Our contributions can be summarized as follows:

Our work shows that it might be sub-optimal to estimate 3D poses of all body parts with a single network architecture. To the best of our knowledge, we make the first attempt to search part-specific architectures for different parts.
We introduce the fusion cell to generate volumetric heat maps efficiently. In the fusion cell, we classify all body parts into several groups and estimate each group of parts with a distinct head network.
Our part-aware 3D pose estimator is both compact and efficient. It achieves state-of-the-art accuracy on both the single-person and multi-person 3D human pose benchmarks using much fewer parameters and FLOPs.

2 Related Work

3D Human pose estimation has been studied widely in the past. In this section, we only focus on previous works that can be relevant to our work.

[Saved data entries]
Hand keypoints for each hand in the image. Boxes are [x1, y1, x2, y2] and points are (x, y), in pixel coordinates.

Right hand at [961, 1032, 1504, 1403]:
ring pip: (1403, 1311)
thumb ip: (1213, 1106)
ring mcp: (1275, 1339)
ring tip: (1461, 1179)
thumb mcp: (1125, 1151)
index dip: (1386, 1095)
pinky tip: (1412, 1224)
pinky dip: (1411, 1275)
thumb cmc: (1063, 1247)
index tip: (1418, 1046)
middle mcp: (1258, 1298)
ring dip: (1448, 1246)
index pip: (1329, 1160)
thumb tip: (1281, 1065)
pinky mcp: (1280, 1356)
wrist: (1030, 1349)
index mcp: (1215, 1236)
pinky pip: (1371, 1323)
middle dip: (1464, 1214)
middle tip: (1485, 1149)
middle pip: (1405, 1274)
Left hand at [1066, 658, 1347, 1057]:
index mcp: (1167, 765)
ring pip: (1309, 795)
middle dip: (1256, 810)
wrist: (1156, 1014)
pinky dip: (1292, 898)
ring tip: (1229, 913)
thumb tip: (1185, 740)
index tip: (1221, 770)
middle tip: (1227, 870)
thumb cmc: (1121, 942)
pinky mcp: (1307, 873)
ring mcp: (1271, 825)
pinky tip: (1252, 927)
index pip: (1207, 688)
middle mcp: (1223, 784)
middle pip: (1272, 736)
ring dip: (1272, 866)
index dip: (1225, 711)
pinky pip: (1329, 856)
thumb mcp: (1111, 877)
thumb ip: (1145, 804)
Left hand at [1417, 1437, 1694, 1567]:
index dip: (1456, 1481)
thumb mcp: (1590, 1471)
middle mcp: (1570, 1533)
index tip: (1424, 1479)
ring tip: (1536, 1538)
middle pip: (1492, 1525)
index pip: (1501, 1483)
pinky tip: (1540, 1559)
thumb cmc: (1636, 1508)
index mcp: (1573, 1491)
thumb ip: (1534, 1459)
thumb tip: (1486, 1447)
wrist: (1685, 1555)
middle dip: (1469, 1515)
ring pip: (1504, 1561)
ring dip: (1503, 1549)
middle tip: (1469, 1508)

__CHECK YOUR UNDERSTANDING__.
a. Repeat the stretch of the 3D pose excerpt from "Our part-aware 3D" through "parameters and FLOPs." word for word.
b. According to the 3D pose excerpt, what does the part-aware estimator use much fewer of while reaching state-of-the-art accuracy?

__RESULTS__.
a.
Our part-aware 3D pose estimator is both compact and efficient. It achieves state-of-the-art accuracy on both the single-person and multi-person 3D human pose benchmarks using much fewer parameters and FLOPs.

b. Parameters and FLOPs.